## Required action
Where an entry contains an image, skip the image and print the rest exactly.

==== Information supplied ====

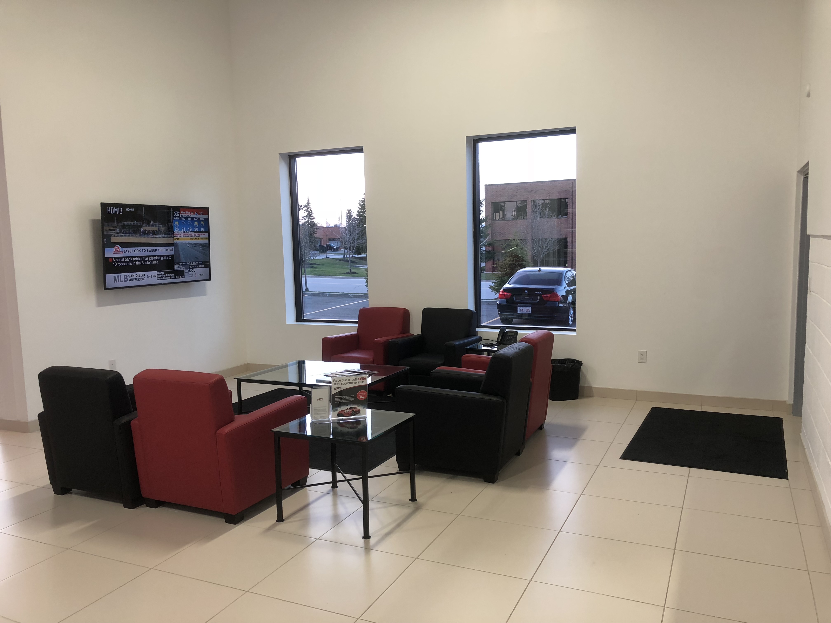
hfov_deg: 63.4
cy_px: 312
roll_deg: +0.8
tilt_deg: -5.5
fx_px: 672
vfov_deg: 49.7
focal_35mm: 28
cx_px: 416
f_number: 1.8
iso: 25
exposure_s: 1/40
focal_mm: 4
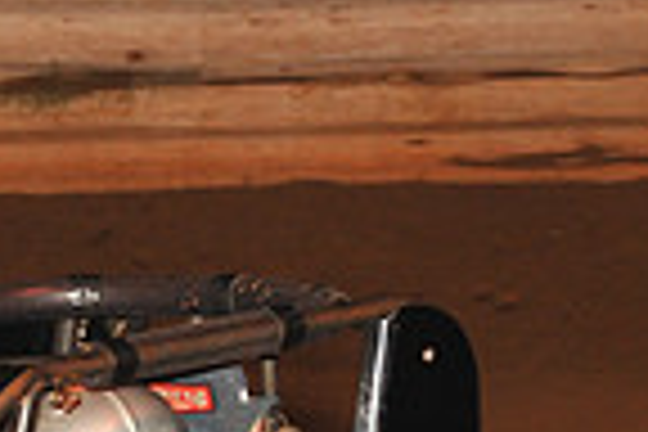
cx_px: -324
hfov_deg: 4.1
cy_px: 668
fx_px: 9053
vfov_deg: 2.7
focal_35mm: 503
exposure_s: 1/320
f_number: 6.3
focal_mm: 125
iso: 1000
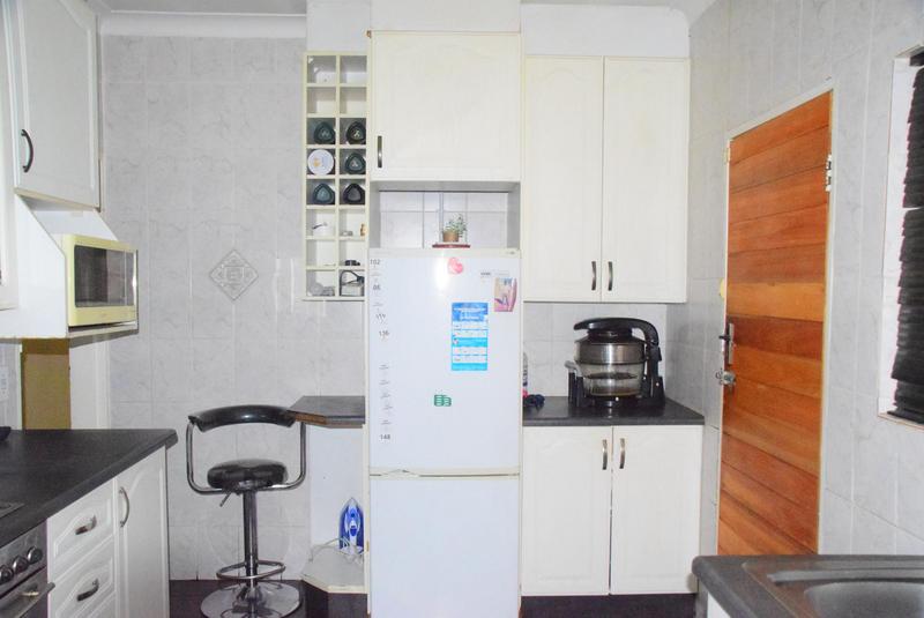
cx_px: 462
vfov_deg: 30.9
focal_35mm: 44
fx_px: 1117
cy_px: 309
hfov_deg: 44.9
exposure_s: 1/60
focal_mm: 29
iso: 12800
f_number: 10
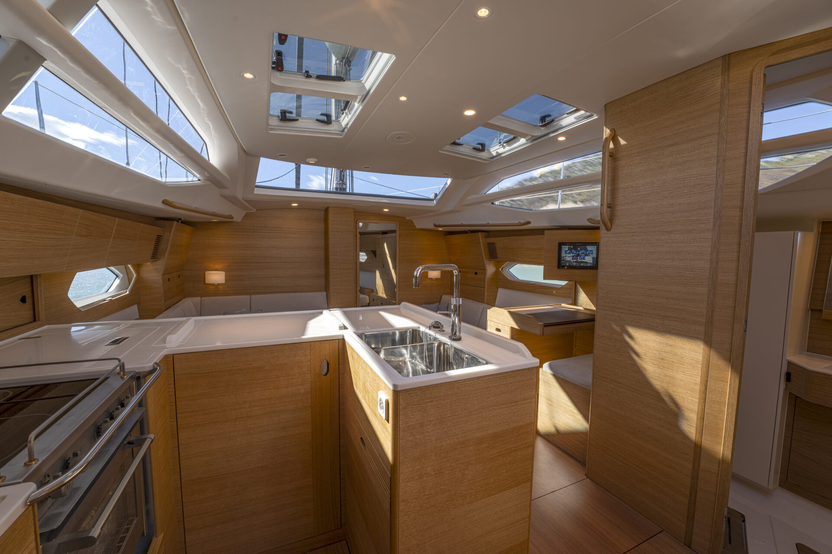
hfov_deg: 104.3
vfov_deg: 81.2
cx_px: 416
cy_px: 277
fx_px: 324
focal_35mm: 14
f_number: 11
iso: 320
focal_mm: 14
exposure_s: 1/30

====

## Answer to this exercise
hfov_deg: 63.4
cy_px: 312
roll_deg: +0.8
tilt_deg: -5.5
fx_px: 672
vfov_deg: 49.7
focal_35mm: 28
cx_px: 416
f_number: 1.8
iso: 25
exposure_s: 1/40
focal_mm: 4
cx_px: -324
hfov_deg: 4.1
cy_px: 668
fx_px: 9053
vfov_deg: 2.7
focal_35mm: 503
exposure_s: 1/320
f_number: 6.3
focal_mm: 125
iso: 1000
cx_px: 462
vfov_deg: 30.9
focal_35mm: 44
fx_px: 1117
cy_px: 309
hfov_deg: 44.9
exposure_s: 1/60
focal_mm: 29
iso: 12800
f_number: 10
hfov_deg: 104.3
vfov_deg: 81.2
cx_px: 416
cy_px: 277
fx_px: 324
focal_35mm: 14
f_number: 11
iso: 320
focal_mm: 14
exposure_s: 1/30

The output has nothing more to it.